Three years later, he wound up with Houston, though baseball’s best team at the time showed considerable interest. He would have looked good as part of the vaunted “Big Red Machine.”

“To be truthful, a Cincinnati scout followed me around and who knows, if I had gone to the Reds in ‘76, how my career would have gone,” he said.

Fourteen years after retirement, Bannister, 51, lives with his wife of 27 years, Jana, in Paradise Valley, Ariz. They have three sons, all right-handed pitchers, all pursuing high-level careers: Brian, 25, a rookie with the New York Mets; Brett, 23, in the Mariners organization, recovering from shoulder surgery; and Cory, 18, a Stanford recruit.

The ex-big leaguer is busier than he ever imagined, managing different investments and training players of all levels. He has an indoor mound, Astroturf and weights in a commercial building he owns in north Phoenix. In the same facility, he runs a photography studio as a business for his oldest son, personally building sets for everyone from ESPN to high-profile New York shooters. He’s remodeling a house in the area for that same son, doing the electrical wiring and plumbing.

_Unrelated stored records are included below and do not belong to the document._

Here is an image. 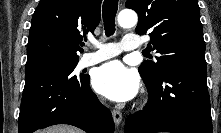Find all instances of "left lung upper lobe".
<instances>
[{"label": "left lung upper lobe", "instance_id": "obj_1", "mask_svg": "<svg viewBox=\"0 0 221 133\" xmlns=\"http://www.w3.org/2000/svg\"><path fill=\"white\" fill-rule=\"evenodd\" d=\"M138 13L136 33L150 32V48L161 54L145 61L139 73L155 81L169 68L185 66L206 70L205 42L197 0H127Z\"/></svg>", "mask_w": 221, "mask_h": 133}]
</instances>
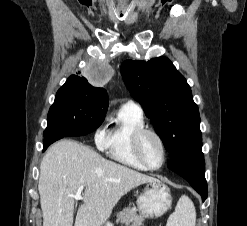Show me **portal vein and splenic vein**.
Here are the masks:
<instances>
[{
  "label": "portal vein and splenic vein",
  "mask_w": 247,
  "mask_h": 226,
  "mask_svg": "<svg viewBox=\"0 0 247 226\" xmlns=\"http://www.w3.org/2000/svg\"><path fill=\"white\" fill-rule=\"evenodd\" d=\"M83 188H84L83 185L78 188L76 195L73 196L75 199H82L81 192H82Z\"/></svg>",
  "instance_id": "1"
}]
</instances>
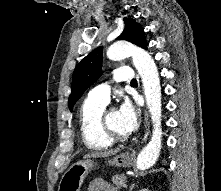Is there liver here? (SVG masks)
<instances>
[{"label":"liver","instance_id":"6515ba94","mask_svg":"<svg viewBox=\"0 0 221 191\" xmlns=\"http://www.w3.org/2000/svg\"><path fill=\"white\" fill-rule=\"evenodd\" d=\"M118 152H119V149L109 150V151H105V152H93V153L86 154V155L84 156V159H87V158L108 157V156L115 155V154L118 153Z\"/></svg>","mask_w":221,"mask_h":191}]
</instances>
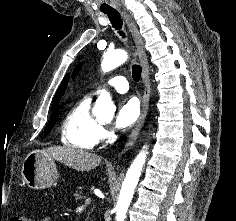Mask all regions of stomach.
Segmentation results:
<instances>
[{"mask_svg": "<svg viewBox=\"0 0 236 221\" xmlns=\"http://www.w3.org/2000/svg\"><path fill=\"white\" fill-rule=\"evenodd\" d=\"M24 182L32 189H45L54 185L58 172L54 160L42 151L30 152L21 169Z\"/></svg>", "mask_w": 236, "mask_h": 221, "instance_id": "stomach-1", "label": "stomach"}]
</instances>
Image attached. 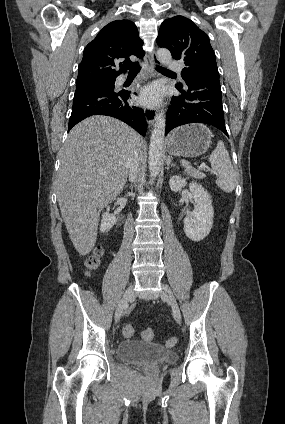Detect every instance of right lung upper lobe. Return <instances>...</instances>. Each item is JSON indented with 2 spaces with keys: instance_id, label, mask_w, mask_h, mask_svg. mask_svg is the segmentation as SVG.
Masks as SVG:
<instances>
[{
  "instance_id": "obj_1",
  "label": "right lung upper lobe",
  "mask_w": 285,
  "mask_h": 424,
  "mask_svg": "<svg viewBox=\"0 0 285 424\" xmlns=\"http://www.w3.org/2000/svg\"><path fill=\"white\" fill-rule=\"evenodd\" d=\"M143 41L139 38L135 24L129 20H116L106 25L83 52L78 67L76 84L115 81L125 70L123 63H131L129 56H144ZM120 66L119 70L116 67Z\"/></svg>"
}]
</instances>
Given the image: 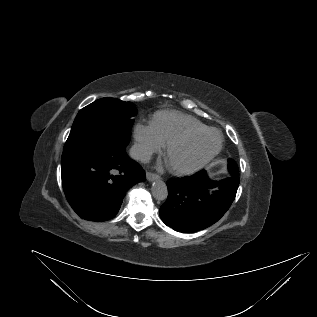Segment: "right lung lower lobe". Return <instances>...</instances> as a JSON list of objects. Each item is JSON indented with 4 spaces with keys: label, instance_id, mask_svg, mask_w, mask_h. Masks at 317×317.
I'll list each match as a JSON object with an SVG mask.
<instances>
[{
    "label": "right lung lower lobe",
    "instance_id": "1",
    "mask_svg": "<svg viewBox=\"0 0 317 317\" xmlns=\"http://www.w3.org/2000/svg\"><path fill=\"white\" fill-rule=\"evenodd\" d=\"M64 193L83 219L106 221L119 211L126 191L145 180L142 167L125 147L107 145L61 165Z\"/></svg>",
    "mask_w": 317,
    "mask_h": 317
}]
</instances>
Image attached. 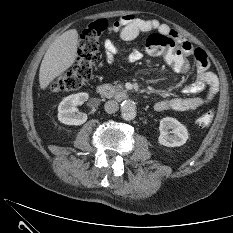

Baseball still holds his rapt attention and keeps him fit. He’s actually on the other end of the pitching battery these days.

“I strap on the gear and catch guys and get a chance to see what they’re doing,” Bannister said. “It keeps me active. I like that. I throw batting practice. I throw practically every day to Cory.”

It beats lobbing them at that backyard wall, though it’s hard to ignore the first stop in making him that time-honored first pick.